# New Member Trying to I.D. my track bicycle...



## LX Metal (Jun 5, 2008)

Hi,
I'm a newbie on the forum, "1st time long time" kinda guy. 
Can any of you help me in my quest to identify my bicycle?  It is equipped with BSA components, Lobdell Wooden rims, one mismatched Bowden toeclip.  It has been a great conversation piece in it's present condition.  Unfortunately, I have not had any conversation that have help solve the mystery...


----------



## tkopix (Jul 1, 2008)

what a beauty.. 

maybe try the classicrendezvous forum.. ???

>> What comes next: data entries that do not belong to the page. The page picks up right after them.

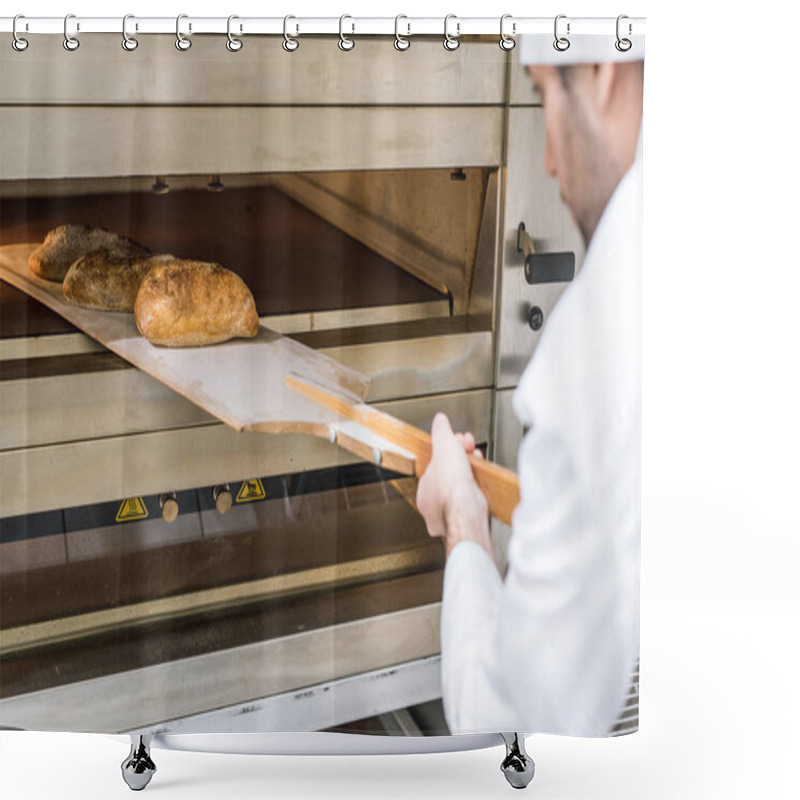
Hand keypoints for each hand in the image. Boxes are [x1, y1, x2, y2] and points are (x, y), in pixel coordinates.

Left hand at [416, 413, 492, 561]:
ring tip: (476, 456)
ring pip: (462, 487)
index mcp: (424, 490)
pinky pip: (472, 497)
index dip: (448, 450)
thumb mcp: (443, 446)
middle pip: (450, 475)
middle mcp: (435, 505)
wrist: (467, 509)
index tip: (457, 441)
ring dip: (470, 468)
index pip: (436, 466)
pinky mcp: (467, 518)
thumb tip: (439, 420)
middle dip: (461, 457)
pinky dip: (478, 484)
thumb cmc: (451, 485)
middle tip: (468, 447)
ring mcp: (451, 513)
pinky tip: (481, 475)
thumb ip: (440, 432)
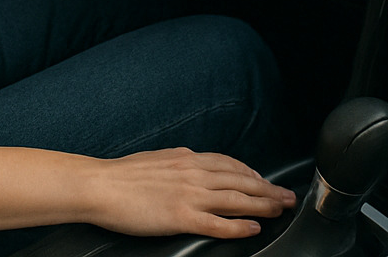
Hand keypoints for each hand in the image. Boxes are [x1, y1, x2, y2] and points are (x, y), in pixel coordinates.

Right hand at [82, 148, 297, 238]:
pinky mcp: (182, 218)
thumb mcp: (157, 160)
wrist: (101, 185)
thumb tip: (191, 166)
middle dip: (268, 189)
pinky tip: (252, 229)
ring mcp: (190, 196)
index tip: (263, 180)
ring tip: (280, 211)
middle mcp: (194, 174)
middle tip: (287, 196)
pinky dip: (239, 226)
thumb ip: (178, 164)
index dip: (251, 173)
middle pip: (241, 181)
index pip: (229, 164)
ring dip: (263, 205)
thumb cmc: (122, 175)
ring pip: (237, 200)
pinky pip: (218, 223)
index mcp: (186, 159)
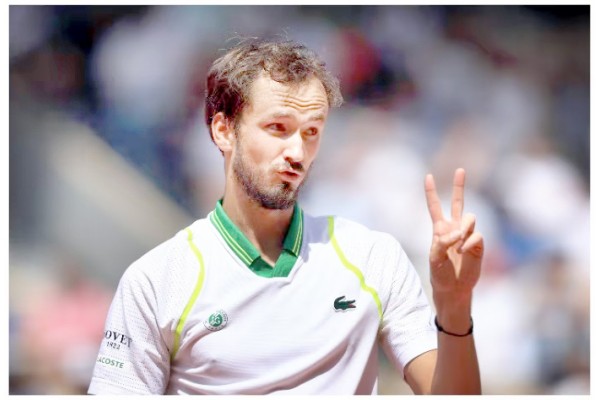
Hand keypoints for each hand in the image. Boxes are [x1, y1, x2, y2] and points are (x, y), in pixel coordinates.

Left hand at [424, 168, 482, 305]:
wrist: (453, 288)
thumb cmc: (439, 273)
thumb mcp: (434, 257)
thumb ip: (442, 242)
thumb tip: (456, 233)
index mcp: (439, 229)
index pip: (435, 206)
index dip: (431, 192)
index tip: (428, 176)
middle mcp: (454, 228)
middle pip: (458, 202)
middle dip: (459, 185)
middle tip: (460, 170)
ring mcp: (467, 235)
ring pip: (470, 217)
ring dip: (464, 227)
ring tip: (458, 242)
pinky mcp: (478, 243)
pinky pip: (476, 234)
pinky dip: (468, 242)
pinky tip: (463, 252)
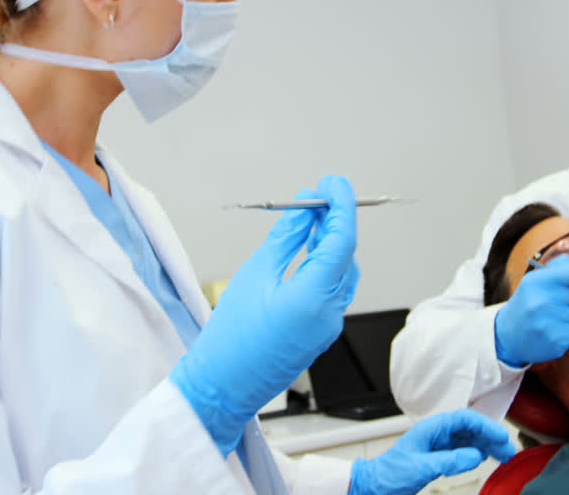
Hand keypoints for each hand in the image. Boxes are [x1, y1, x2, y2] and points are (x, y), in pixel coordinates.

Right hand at [170, 175, 358, 453]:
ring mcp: (329, 326)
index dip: (342, 204)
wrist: (222, 386)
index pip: (343, 238)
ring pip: (342, 271)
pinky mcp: (322, 333)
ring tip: (310, 218)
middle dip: (335, 220)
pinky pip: (333, 289)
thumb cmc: (230, 337)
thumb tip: (305, 210)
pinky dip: (325, 264)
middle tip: (315, 196)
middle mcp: (330, 312)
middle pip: (345, 254)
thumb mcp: (255, 274)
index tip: (332, 183)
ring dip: (330, 242)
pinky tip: (308, 250)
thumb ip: (285, 238)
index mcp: (314, 297)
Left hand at [348, 409, 514, 494]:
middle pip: (470, 429)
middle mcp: (436, 434)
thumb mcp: (422, 467)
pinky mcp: (437, 458)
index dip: (485, 426)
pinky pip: (462, 452)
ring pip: (468, 440)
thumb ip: (450, 461)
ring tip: (502, 456)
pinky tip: (484, 459)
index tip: (500, 437)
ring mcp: (437, 446)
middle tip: (508, 450)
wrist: (373, 487)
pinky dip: (475, 455)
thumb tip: (476, 455)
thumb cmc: (389, 474)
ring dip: (486, 446)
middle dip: (490, 437)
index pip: (464, 419)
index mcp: (431, 428)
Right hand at [494, 255, 568, 366]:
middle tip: (559, 303)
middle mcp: (541, 301)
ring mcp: (548, 322)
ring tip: (556, 317)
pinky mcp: (557, 340)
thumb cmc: (527, 304)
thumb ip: (557, 268)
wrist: (508, 336)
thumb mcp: (534, 281)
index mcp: (535, 282)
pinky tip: (561, 328)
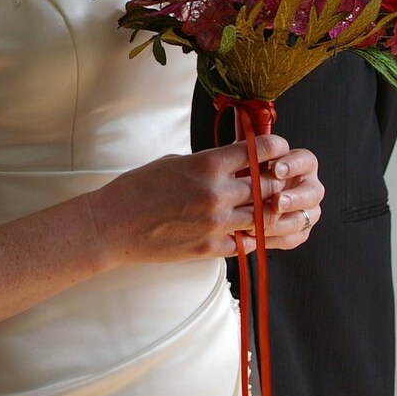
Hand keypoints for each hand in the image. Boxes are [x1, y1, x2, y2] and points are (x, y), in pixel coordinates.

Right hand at [86, 135, 323, 265]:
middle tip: (282, 178)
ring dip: (276, 210)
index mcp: (207, 165)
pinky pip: (249, 242)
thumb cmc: (137, 188)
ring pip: (266, 216)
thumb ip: (208, 162)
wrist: (114, 224)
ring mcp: (217, 223)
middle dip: (278, 180)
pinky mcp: (212, 248)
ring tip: (282, 206)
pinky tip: (264, 231)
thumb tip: (233, 160)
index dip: (275, 147)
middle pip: (269, 184)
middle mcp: (218, 193)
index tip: (278, 148)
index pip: (258, 151)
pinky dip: (260, 236)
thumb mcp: (174, 162)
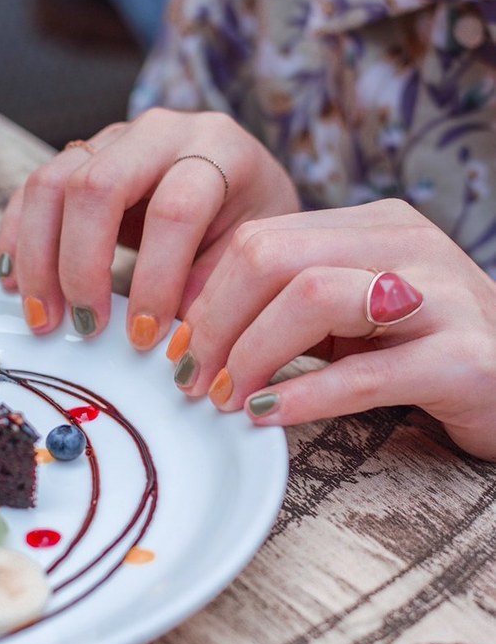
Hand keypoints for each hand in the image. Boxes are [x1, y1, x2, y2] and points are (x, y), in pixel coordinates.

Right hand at [0, 108, 298, 346]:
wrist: (237, 182)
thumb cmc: (245, 221)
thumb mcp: (249, 250)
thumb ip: (212, 288)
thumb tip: (170, 342)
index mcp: (219, 148)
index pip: (174, 210)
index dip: (155, 279)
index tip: (144, 335)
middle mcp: (159, 132)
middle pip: (97, 185)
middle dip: (80, 265)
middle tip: (83, 324)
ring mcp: (111, 139)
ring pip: (51, 183)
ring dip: (38, 257)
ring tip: (43, 316)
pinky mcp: (77, 158)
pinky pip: (30, 190)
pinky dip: (15, 237)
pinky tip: (14, 281)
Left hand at [168, 199, 495, 461]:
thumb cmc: (419, 354)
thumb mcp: (347, 319)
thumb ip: (285, 308)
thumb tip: (192, 332)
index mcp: (371, 226)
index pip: (261, 241)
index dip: (206, 297)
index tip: (179, 349)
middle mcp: (406, 244)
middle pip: (273, 258)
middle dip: (216, 323)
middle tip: (192, 378)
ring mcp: (440, 294)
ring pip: (312, 297)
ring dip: (252, 353)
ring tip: (228, 398)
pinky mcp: (464, 357)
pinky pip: (364, 372)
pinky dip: (304, 395)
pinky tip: (266, 416)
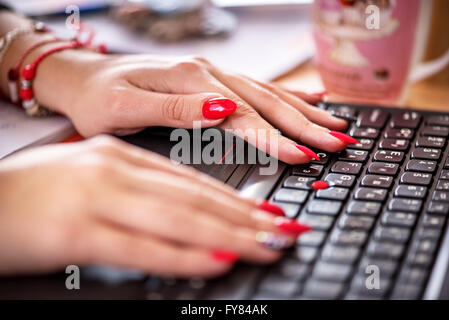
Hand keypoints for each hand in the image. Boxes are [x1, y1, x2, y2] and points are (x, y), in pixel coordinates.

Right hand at [0, 136, 308, 276]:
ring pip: (179, 218)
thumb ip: (139, 191)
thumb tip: (185, 211)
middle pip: (196, 198)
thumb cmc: (36, 194)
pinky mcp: (76, 232)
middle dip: (247, 216)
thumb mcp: (94, 179)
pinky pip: (142, 246)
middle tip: (285, 229)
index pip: (192, 180)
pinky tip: (218, 261)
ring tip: (268, 245)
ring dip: (230, 234)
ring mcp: (97, 199)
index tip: (269, 212)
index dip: (236, 198)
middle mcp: (115, 171)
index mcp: (121, 157)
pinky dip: (184, 255)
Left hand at [35, 52, 352, 164]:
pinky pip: (258, 86)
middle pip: (265, 100)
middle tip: (338, 143)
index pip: (242, 113)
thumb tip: (222, 110)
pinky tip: (312, 98)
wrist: (83, 77)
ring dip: (304, 111)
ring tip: (337, 124)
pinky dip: (289, 94)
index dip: (273, 136)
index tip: (302, 156)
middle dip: (304, 125)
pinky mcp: (212, 81)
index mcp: (188, 81)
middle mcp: (206, 74)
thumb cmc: (97, 98)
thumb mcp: (123, 107)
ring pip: (268, 93)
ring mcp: (212, 75)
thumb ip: (174, 109)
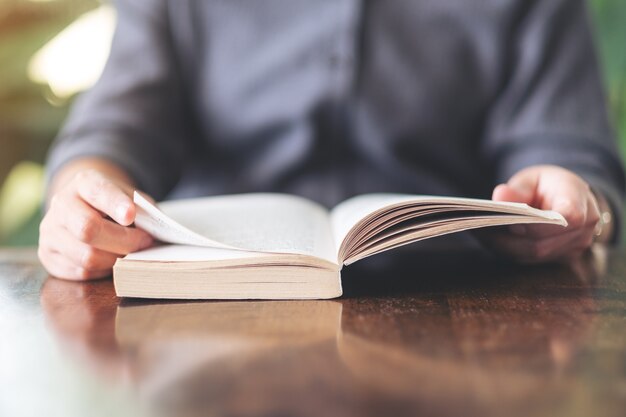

if you ever want to to part or trades.. with that.. let me know..


----------



## ps2guy123 (Sep 8, 2008)

Schwinn Paramount...maybe.

That bike is serious old though.


----------



## pedal4416 (Jan 21, 2009)

not a paramount. the parts look euro.


----------



## cinelliphyle (Apr 10, 2009)

*Selling?*

Are you still holding on to this bike and if so are you planning on parting with it?


----------



## Bikephreak (Apr 10, 2009)

*Usa*

If you look at the rims, they were made in Alma, Michigan USA. It is likely some regional bike from the wood rim era. The chain stays look very unique coming off of the bottom bracket. The technique seems to be the salient feature. 
    Good Luck!
        Bikephreak


----------